Ieri Google ha ridotto il prezzo indicativo da un range di 108-135 dollari a uno più abbordabile di 85-95. Anche il numero dei titoli messi in vendita scende da 11,6 a 5,5 milioni. La quota da aumento di capitale resta a 14 milioni. Nel loro insieme, le azioni offerte sono 19,6 milioni contro 25,7 milioni. La capitalizzazione scende così di 10 miliardi di dollari, portandola a 26 che, comunque, è una bella cifra. Il livello attuale era sovrastimato, secondo gli analisti.
Google non può valere più di Ford o di McDonald’s, non oggi che gli asset reali sono tornati a contare, a differenza dagli anni ruggenti della bolla speculativa.
Il motore di ricerca più cliccato al mondo si è rivelato un prodotto di successo, ma non sono più i tempi in cui gli annunci si autoalimentavano e gonfiavano i valori. Oggi gli investitori si chiedono da dove derivano gli introiti, quali sono gli asset di una società e, soprattutto, qual è la sua posizione di mercato, in altri termini fino a che punto può essere indebolita dalla concorrenza.
Nel caso di Google, la prima risposta resta volatile. I ricavi dipendono fondamentalmente dalla pubblicità su internet, una voce che già in passato si è rivelata sovradimensionata se non illusoria. Quanto al vantaggio competitivo, può essere eroso da Microsoft o da Yahoo, quindi il primato è destinato a non restare tale.
A queste considerazioni si aggiunge la debolezza del mercato tecnologico particolarmente in questa fase: il Nasdaq è sceso del 12% dal giugno scorso. Il terzo interrogativo deriva dal comportamento dei due fondatori Larry Page e Sergey Brin. Hanno commesso una gaffe (o fatto i furbi secondo i critici più acidi) con l’intervista a Playboy che ha violato i criteri di riservatezza da seguire prima di una ipo.

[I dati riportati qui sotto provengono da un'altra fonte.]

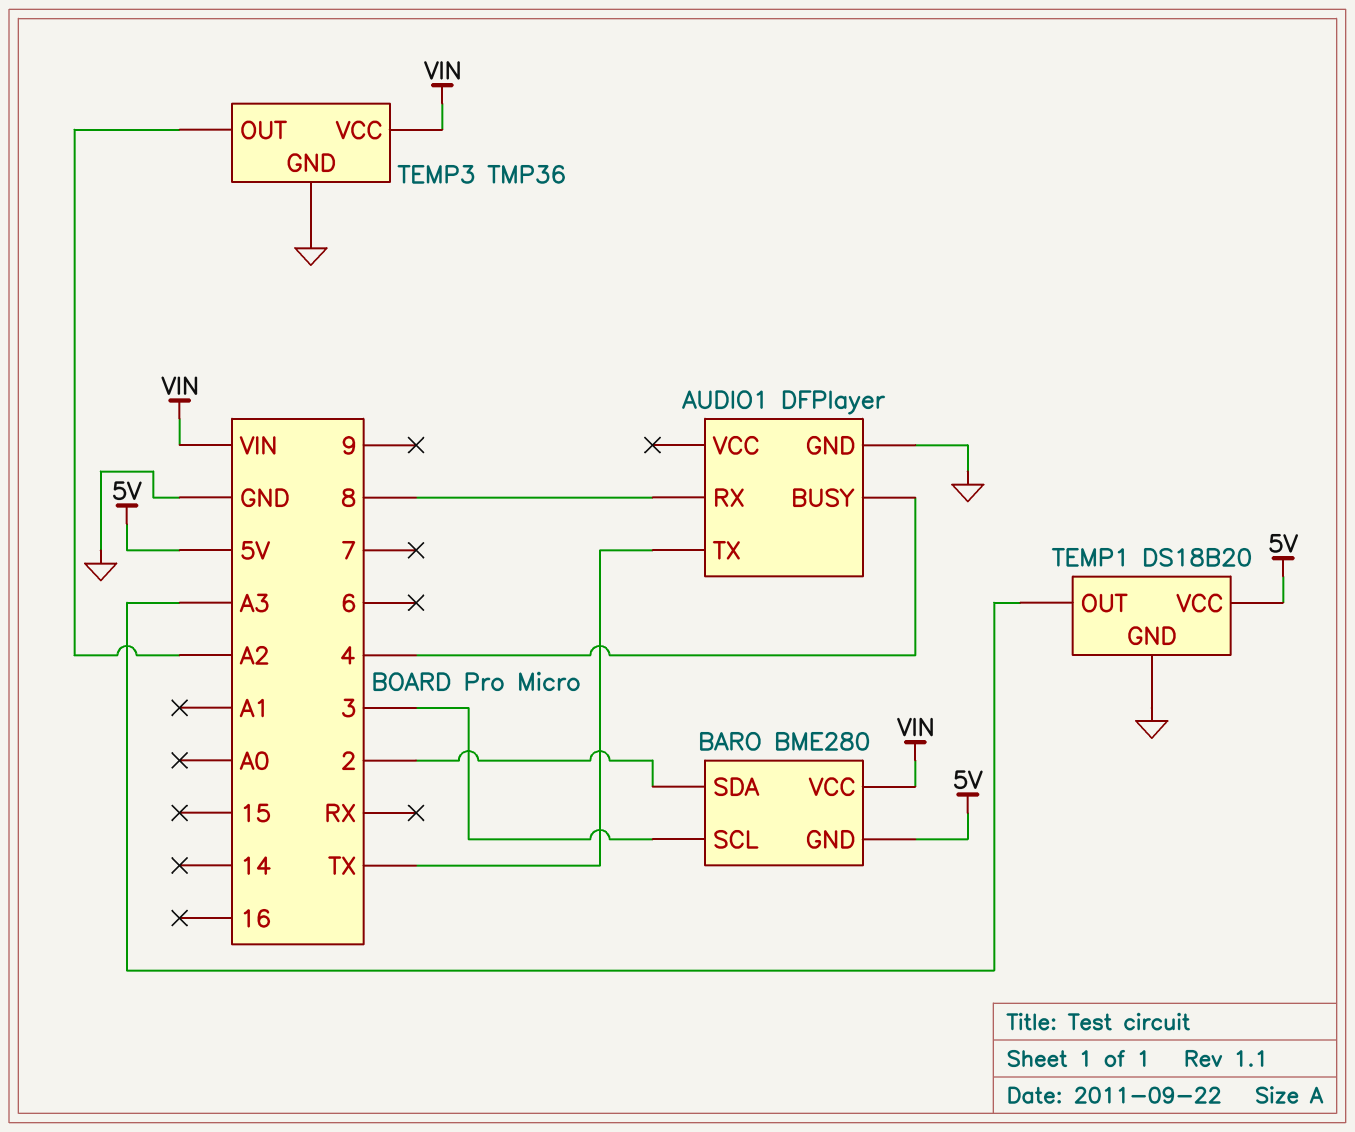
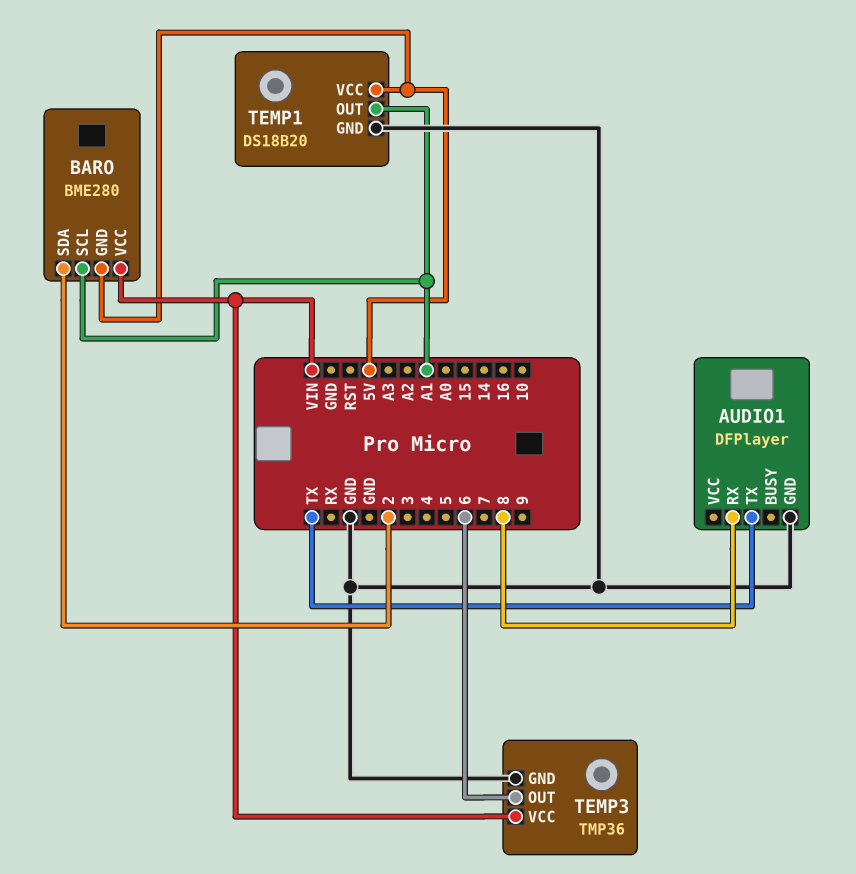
AUDIO1 pin BUSY: 4 -> none
BARO pin SCL: 3 -> A1
TEMP1 pin OUT: A3 -> A1
TEMP3 pin OUT: A2 -> 6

Hanno snobbato gli investitori istituzionali con la giustificazione di preferire un collocamento molto diffuso, al dettaglio, delle azioni. Infine, hanno schizzato l’Europa e non sono andati nemmeno a Londra per il loro road show. Nella City in parecchi hanno promesso che gliela faranno pagare. C’è da augurarsi che non sia così, perché la quotazione di Google potrebbe rianimare un settore che oggi, al contrario di cinque anni fa, appare sottovalutato.